==== SOURCE DOCUMENT ====

Jesse Eisenberg is a “stoned cold killer” in American Ultra, a sleeper agent in rural America whose skills as a highly-trained assassin are so secretive that even he doesn’t know about them.
He’s Mike Howell, a deadbeat stoner who lives in Liman, West Virginia who is so scared of life he can’t even make good on a Hawaiian vacation where he has intended to propose to his girlfriend Phoebe (Kristen Stewart). He has a panic attack in the airport bathroom and misses their flight.
Mike works at a low-rent convenience store, and one day a mysterious stranger (played by Connie Britton) walks up to the counter and speaks some mumbo jumbo to him. He doesn’t know what the hell she’s talking about, but he’s now been “activated,” and later on when a couple of goons show up to take him out, he instantly disposes of them using skills he never knew he had.
“I stabbed him in the neck with a spoon and his lungs exploded!” he tells Phoebe, who he calls in lieu of the police, fearing they might discover his stash at the crime scene.
The mysterious woman is Victoria Lasseter, a CIA agent in charge of the American Ultra program, who is informed in early scenes that CIA rival Adrian Yates (Topher Grace) is in charge of things and will be eliminating her assets, which include Mike.
So Lasseter activates Mike, Yates sends an army of goons into Liman, and the sleepy town is turned into a battleground a la First Blood.
The events of the film are easy enough to follow, and American Ultra has some inventive ideas – not in plotting, where the twists and turns are pretty predictable, but in the execution of its individual action scenes, many of which feature Eisenberg’s killer taking out baddies with everyday household products.
I really dig action sequences set in grocery stores or the like, and American Ultra features a pair of such scenes. There’s something familiar about the location – as opposed to the usual abandoned warehouse or factory – that allows us to identify more with the scene. We’ve tread these halls, and we know these cans of food and cleaning products that are now being used as distractions or deadly weapons. (My favorites: F/X 2, and the opening of Stallone’s Cobra, though those movies are no classics, either.)
But that’s where my enjoyment of American Ultra ends. While the story is easy enough to follow, like the recent Hitman: Agent 47, I had a huge amount of trouble with character motivation here. The surface is clear, but everything underneath is a mess.
What exactly is the point of the American Ultra program anyway? Why is the Topher Grace character killing all the agents, and why is he doing it in such a reckless way? Why does the Connie Britton character care so much about this one agent? And why does she activate him, rather than warning him about the situation in a way he can relate to, or taking him to a safe house?
Why do the characters played by Tony Hale and Bill Pullman react in the way they do? And why are we led, in both situations, to believe that these characters will behave differently, even though we know nothing about them?
What’s up with the relationship between the Jesse Eisenberg and Kristen Stewart characters, given what’s revealed about both of them during the course of the film? Why should we care about either of them, or whether they end up together?

====

Reproduce a passage from the American Ultra review word for word, beginning at the words "What exactly is" and stopping after "a safe house?".

==== MATERIAL PROVIDED ====

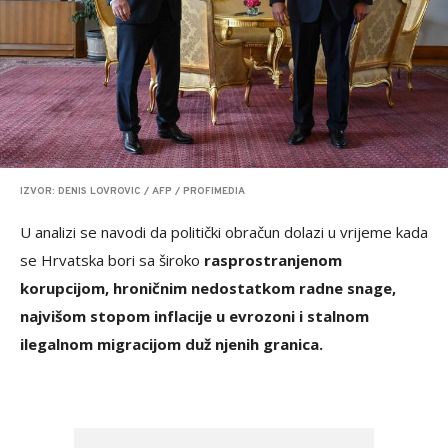
IZVOR: DENIS LOVROVIC / AFP / PROFIMEDIA
U analizi se navodi da politički obračun dolazi u vrijeme kada
se Hrvatska bori sa široko
rasprostranjenom
korupcijom, hroničnim nedostatkom radne snage,
najvišom stopom inflacije u evrozoni i stalnom
ilegalnom migracijom duž njenih granica.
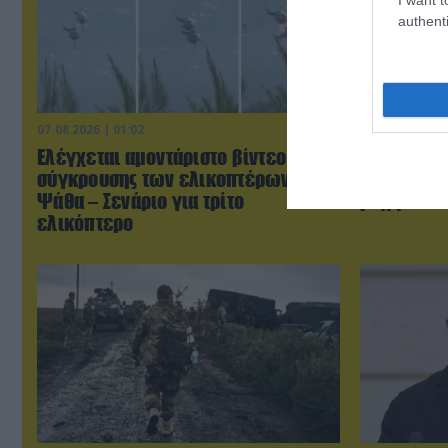
authenti
07.08.2026 | 01:02
07.08.2026 | 0
Ελέγχεται αμοντάριστο βίντεο της
Τουρκικά 
σύγκρουσης των ελικοπτέρων στην
«συνεπλάκ
Ψάθα – Σενάριο για τρίτο
μαχητικά σ
ελικόπτερο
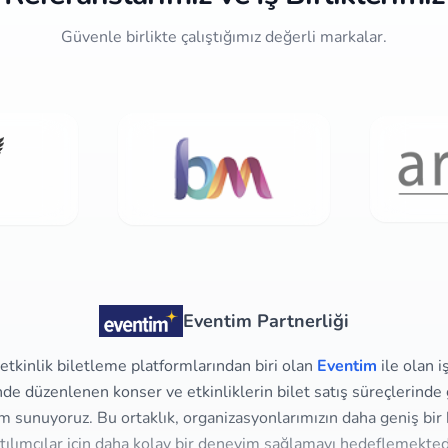
Güvenle birlikte çalıştığımız değerli markalar.
Eventim Partnerliği
tkinlik biletleme platformlarından biri olan
Eventim
ile olan i
e düzenlenen konser ve etkinliklerin bilet satış süreçlerinde g
m sunuyoruz. Bu ortaklık, organizasyonlarımızın daha geniş bir 
tılımcılar için daha kolay bir deneyim sağlamayı hedeflemekted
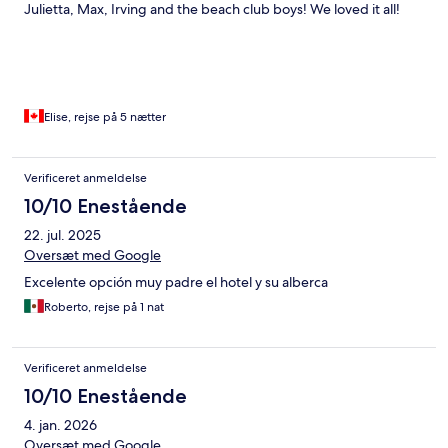
Julietta, Max, Irving and the beach club boys! We loved it all!
Elise, rejse på 5 nætter
Verificeret anmeldelse
10/10 Enestående
22. jul. 2025
Oversæt med Google
Excelente opción muy padre el hotel y su alberca
Roberto, rejse på 1 nat
Verificeret anmeldelse
10/10 Enestående
4. jan. 2026
Oversæt med Google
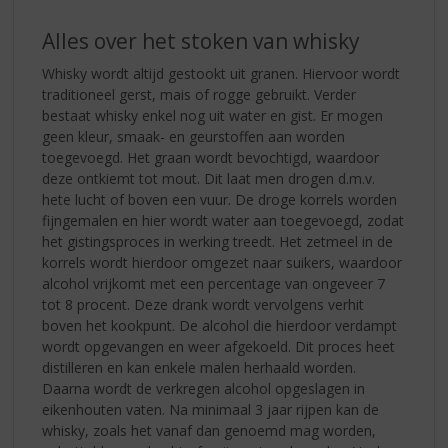
Alles over het stoken van whisky
Whisky wordt altijd gestookt uit granen. Hiervoor wordt
traditioneel gerst, mais of rogge gebruikt. Verder
bestaat whisky enkel nog uit water en gist. Er mogen
geen kleur, smaak- en geurstoffen aan worden
toegevoegd. Het graan wordt bevochtigd, waardoor
deze ontkiemt tot mout. Dit laat men drogen d.m.v.
hete lucht of boven een vuur. De droge korrels worden
fijngemalen en hier wordt water aan toegevoegd, zodat
het gistingsproces in werking treedt. Het zetmeel in de
korrels wordt hierdoor omgezet naar suikers, waardoor
alcohol vrijkomt met een percentage van ongeveer 7
tot 8 procent. Deze drank wordt vervolgens verhit
boven het kookpunt. De alcohol die hierdoor verdampt
wordt opgevangen en weer afgekoeld. Dit proces heet
distilleren en kan enkele malen herhaald worden.
Daarna wordt de verkregen alcohol opgeslagen in
eikenhouten vaten. Na minimaal 3 jaar rijpen kan de
whisky, zoals het vanaf dan genoemd mag worden,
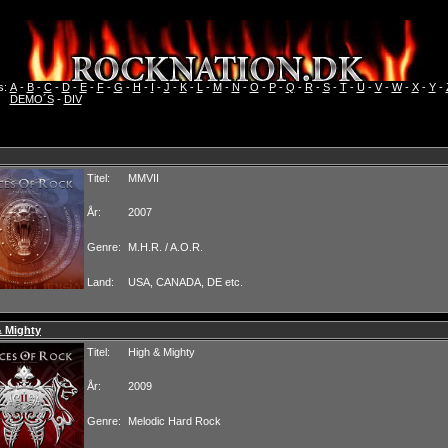
s:
A
-
B
-
C
-
D
-
E
-
F
-
G
-
H
-
I
-
J
-
K
-
L
-
M
-
N
-
O
-
P
-
Q
-
R
-
S
-
T
-
U
-
V
-
W
-
X
-
Y
-
DEMO´S
-
DIV
Titel:
MMVII
År:
2007
Genre:
M.H.R. / A.O.R.
Land:
USA, CANADA, DE etc.
& Mighty
Titel:
High & Mighty
År:
2009
Genre:
Melodic Hard Rock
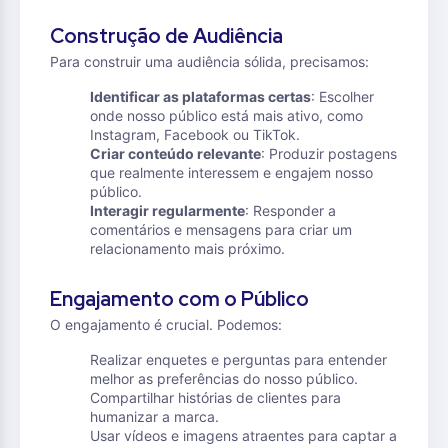
Construção de Audiência
Para construir uma audiência sólida, precisamos:
Identificar as plataformas certas
: Escolher
onde nosso público está mais ativo, como
Instagram, Facebook ou TikTok.
Criar conteúdo relevante
: Produzir postagens
que realmente interessem e engajem nosso
público.
Interagir regularmente
: Responder a
comentários e mensagens para criar um
relacionamento mais próximo.
Engajamento com o Público
O engajamento é crucial. Podemos:
Realizar enquetes e perguntas para entender
melhor as preferências do nosso público.
Compartilhar histórias de clientes para
humanizar a marca.
Usar vídeos e imagens atraentes para captar a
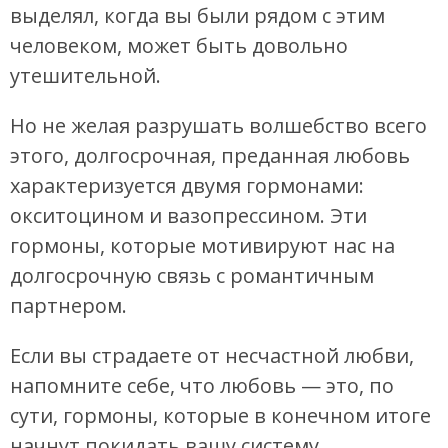
выделял, когда вы были рядом с этим
человеком, может быть довольно
утешительной.
Но не желая разрушать волшебство всего
этого, долгосрочная, преданная любовь
характеризуется двумя гормонами:
окситоцином и вазопрессином. Эти
гормоны, которые мотивируют нас на
долгосрочную связь с романтичным
партнером.
Если вы страдаете от несчастной любви,
напомните себе, что любовь — это, по
сути, гормоны, которые в конечном итоге
начнут покидать вашу систему.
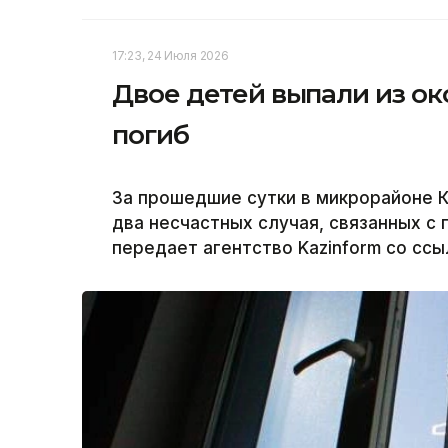
17:23, 24 Июля 2026
Двое детей выпали из око
погиб
За прошедшие сутки в микрорайоне 
два несчастных случая, связанных с 
передает агентство Kazinform со ссы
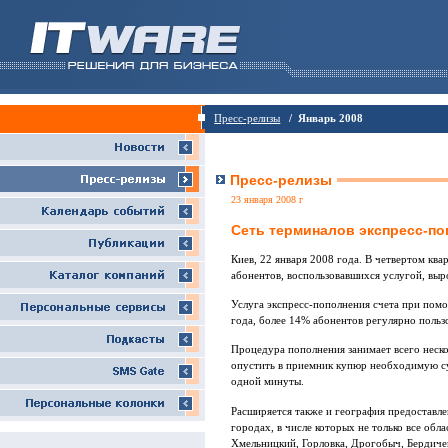
Пресс-релизы
/ Январь 2008
Пресс-релизы
23 января 2008 г
Сеть терминалов экспресс-поп
Киев, 22 января 2008 года. В четвертом ква
абонентов, воспользовавшихся услугой, выр
Услуга экспресс-пополнения счета при пом
года, более 14% абонентов регулярно поль
Процедура пополнения занимает всего неско
опустить в приемник купюр необходимую су
одной минуты.
Расширяется также и география предоставле
городах, в числе которых не только все обл
Хмельницкий, Горловка, Дрогобыч, Бердичев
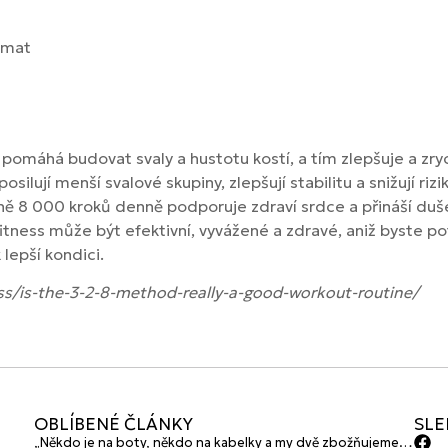
 pomáhá budovat svaly a hustotu kostí, a tím zlepšuje a zr
osilují menší svalové skupiny, zlepšují stabilitu a snižují rizi
ě 8 000 kroků denně podporuje zdraví srdce a přináší duš
tness může být efektivní, vyvážené a zdravé, aniž byste pot
 lepší kondici.
ss/is-the-3-2-8-method-really-a-good-workout-routine/
OBLÍBENÉ ČLÁNKY
SLE
„Někdo je na boty, někdo na kabelky a my dvě zbožňujeme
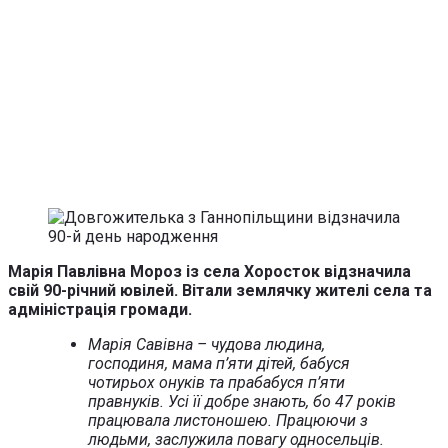
Марія Павлівна Мороз із села Хоросток відзначила
свій 90-річний ювілей. Вітали землячку жителі села та
адміністрація громади.
Марія Савівна – чудова людина,
господиня, мама п’яти дітей, бабуся
чотирьох онуків та прабабуся п’яти
правнуків. Усі її добре знають, бо 47 років
працювала листоношею. Працюючи з
людьми, заслужила повагу односельців.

====

• [ANSWER AREA]
What exactly is the point of the American Ultra program anyway? Why is the Topher Grace character killing all the agents, and why is he doing it in such a reckless way? Why does the Connie Britton character care so much about this one agent? And why does she activate him, rather than warning him about the situation in a way he can relate to, or taking him to a safe house?